Hortas Solidárias – segunda fase

Hortas Solidárias – segunda fase

Concluída a primeira fase do projecto das hortas solidárias, -em curso na Freguesia da Quinta do Conde-, as entidades intervenientes nesta relevante intervenção de âmbito social e ambiental, assinalaram, dia 8 de Junho, o arranque da segunda etapa da referida iniciativa, com a realização de um encontro no local, reunindo os diferentes agentes nela envolvidos.

O projecto, resultante de uma parceria estabelecida para o efeito entre a Câmara Municipal de Sesimbra, proprietária dos terrenos onde o mesmo está a ser realizado e a Anime, agremiação que assume a liderança do processo, conta com o financiamento da Fundação EDP e o apoio da Junta de Freguesia, instituição que na fase que ora se inicia assume formalmente a função de parceiro neste dossier.

A acção, em curso na Várzea da Ribeira de Coina, dinamizada pela referida associação, que desenvolve a sua actividade nos domínios da promoção da melhoria da qualidade de vida dos cidadãos e na congregação de esforços tendentes a estimular junto de cada um, o sentimento de que pode fazer mais por si, marcando a diferença num mundo globalizado que encolhe todos os dias, visa, a um tempo, responder às dificuldades com que muitos dos habitantes da freguesia se confrontam, devido ao flagelo do desemprego, e, a outro, uma vertente eminentemente educativa e pedagógica direccionada para os mais novos.

O encontro marcado pela informalidade característica de quem trabalha a terra, se preocupa com a problemática da sustentabilidade ambiental e a preservação animal, juntou não apenas responsáveis das instituições promotoras do projecto, mas também das entidades que o financiam ou apoiam, a par de vários habitantes da localidade que já ali dispõem de uma parcela de terreno para cultivar.

Na ocasião, João Pereira, representante da Fundação EDP e da Terra Projecto, empresa que assessora aquela entidade nas intervenções de carácter ambiental, considerou que “o impacte deste tipo de projectos é muito superior nas zonas urbanas do que nas áreas rurais, constituindo, em muitos casos uma forma de regresso à origens de muitos dos benificiários, a par de se revelar um factor de integração social.”

Vítor Antunes, Presidente da Junta de Freguesia da Quinta do Conde, manifestou a sua satisfação pelo modo como a iniciativa tem sido executada, considerando que “o que aqui se está a passar ultrapassa as nossas perspectivas iniciais, razão pela qual estamos rendidos ao sucesso que a mesma obteve, levando-nos a concluir que estamos todos de parabéns”.

Para Augusto Pólvora, presidente da autarquia sesimbrense, “o apoio financeiro concedido pela Fundação EDP a este intervenção, revelou-se fundamental quer para a prossecução, quer para a sua valorização, posto que a população local é oriunda de várias zonas do país, possibilitando aos que beneficiam desta oportunidade, o reencontro com alguns dos ‘velhos’ e saudáveis hábitos rurais que marcaram a sua infância ou juventude.”

Registos de dados:
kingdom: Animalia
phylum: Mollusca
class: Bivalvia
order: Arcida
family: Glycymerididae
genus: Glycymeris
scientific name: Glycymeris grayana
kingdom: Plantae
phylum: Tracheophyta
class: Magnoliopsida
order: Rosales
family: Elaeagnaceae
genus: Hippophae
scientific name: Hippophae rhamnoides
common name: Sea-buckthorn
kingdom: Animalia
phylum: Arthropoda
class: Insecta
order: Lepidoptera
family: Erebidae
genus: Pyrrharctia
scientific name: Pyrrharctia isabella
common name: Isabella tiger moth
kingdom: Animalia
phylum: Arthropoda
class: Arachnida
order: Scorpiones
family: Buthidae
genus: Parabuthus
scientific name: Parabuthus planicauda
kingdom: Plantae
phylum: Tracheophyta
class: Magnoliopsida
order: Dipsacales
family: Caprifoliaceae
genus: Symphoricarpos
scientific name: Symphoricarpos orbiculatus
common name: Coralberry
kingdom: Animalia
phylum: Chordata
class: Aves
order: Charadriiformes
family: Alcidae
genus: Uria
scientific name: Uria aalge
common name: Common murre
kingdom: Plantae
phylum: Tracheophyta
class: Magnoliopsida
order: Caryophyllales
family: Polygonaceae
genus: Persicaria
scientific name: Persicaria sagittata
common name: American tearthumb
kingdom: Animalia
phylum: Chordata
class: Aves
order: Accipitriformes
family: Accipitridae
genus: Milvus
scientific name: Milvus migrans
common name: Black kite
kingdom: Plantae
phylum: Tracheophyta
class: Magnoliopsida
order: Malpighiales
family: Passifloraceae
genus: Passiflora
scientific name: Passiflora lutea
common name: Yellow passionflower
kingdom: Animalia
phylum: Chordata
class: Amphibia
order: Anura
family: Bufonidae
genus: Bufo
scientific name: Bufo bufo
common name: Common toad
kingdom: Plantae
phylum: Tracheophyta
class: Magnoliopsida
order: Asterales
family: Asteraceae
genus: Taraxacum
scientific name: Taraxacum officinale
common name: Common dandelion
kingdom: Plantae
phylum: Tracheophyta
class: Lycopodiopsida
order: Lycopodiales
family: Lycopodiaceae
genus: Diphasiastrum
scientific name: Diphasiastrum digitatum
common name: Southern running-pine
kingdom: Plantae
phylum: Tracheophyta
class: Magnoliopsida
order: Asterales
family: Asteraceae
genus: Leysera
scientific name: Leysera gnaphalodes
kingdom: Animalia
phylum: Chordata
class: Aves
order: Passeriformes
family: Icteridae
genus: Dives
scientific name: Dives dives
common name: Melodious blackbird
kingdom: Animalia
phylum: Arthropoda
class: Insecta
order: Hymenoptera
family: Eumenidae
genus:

Tarefas propostas:
#1 Segundo o texto sobre as hortas solidárias, em que dia foi assinalado o arranque da segunda etapa do projecto?
#2 Reescreva o trecho do texto sobre as hortas solidárias que vai de "O encontro marcado" até "terreno para cultivar.", trocando "encontro" por "convívio".
O material não é necessário para nada do que se pede.

Problemas resolvidos:
#1 A 8 de Junho.

#2
O convívio marcado pela informalidade característica de quem trabalha a terra, se preocupa com a problemática da sustentabilidade ambiental e a preservação animal, juntou não apenas responsáveis das instituições promotoras do projecto, mas também das entidades que o financiam ou apoiam, a par de vários habitantes da localidade que já ali dispõem de uma parcela de terreno para cultivar.